私は何かを教えて貰うのが非常に苦手です。
自己学習が早いと、教えてもらうことなしに先に先にと進めるからです。それは私の強さだけど、それ故に時には脆い時があります。強者は牙を研ぎ、弱者は知恵を研ぐ。私は成長が遅い方でしたので、小学校のときは大変苦労しました。それは結果として自身の知恵を研ぐことになりましたが、今ではそれが枷となって私を苦しめます。
私は小学生の時、マラソン大会ではいつも遅いほうでした。マラソン大会はね、遅い人にとっては苦痛以外何者でもありません。マラソンを後ろから見る風景は重苦しくてどす黒いものでしたが、どん底からならそれ以上順位が落ちることも無いから、順位が上がっていく希望がありました。そして走り続けて、その果てに垣間見えるものは、”ただ然とした飽き”であるか、あるいは追走者の恐怖になってしまいます。そうなってしまうと、マラソンは楽しくない。初めからレベル最強の勇者を操って戦闘していても何も楽しくない。だからこそ、冒険者はゴールにたどり着いても冒険を止めず新天地を求めるのです。
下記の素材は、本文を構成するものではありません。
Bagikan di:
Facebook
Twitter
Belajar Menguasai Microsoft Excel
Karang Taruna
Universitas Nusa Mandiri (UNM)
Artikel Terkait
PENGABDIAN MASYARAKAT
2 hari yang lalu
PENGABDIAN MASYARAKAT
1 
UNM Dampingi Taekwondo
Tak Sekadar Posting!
世渡りが上手な人は、上手い具合に環境を渡り歩くことが出来る適応性の高い人のことを言いますが、世渡り上手さんはね、世渡りしたくてしているんじゃなくて、世渡りせずにはいられないっていう心境なのが本音だと思っています。
初めからレベルの高い勇者さんは、勝負を勝負として成立させるために、相手のレベルまで下りてハンデをつけて戦わなくてはいけません。でもね、レベル1の勇者さんは、仲間をつけて冒険を始めることが出来るんです。普通はみんな臆病だから、冒険の書を消してレベル1から新しく始めることなんてしないけれど、弱者からのスタートの面白さを知っている渡り鳥さんはね、ハンディキャップに追い出される形で、あるいは過の初々しいスタートを恋焦がれて渡って行きます。
まぁ、何が言いたいのかというと(本当はこうやって書くとココの部分しか大事に読まない人がいるから書きたくないけど)、弱くたって良いこともあるし、強ければずっとそれで良いかというとそうはうまくいかないものです。途中できっとその強さは阻止されてしまいます。そんな風に、本当に自分の思いもしない形で世を渡っていく人がいます。皆はこぞって彼らを世渡り上手だと言いますが、そんなに考えて世を渡っていったのではなく、ただ運命に流された結果がそうだったんですね。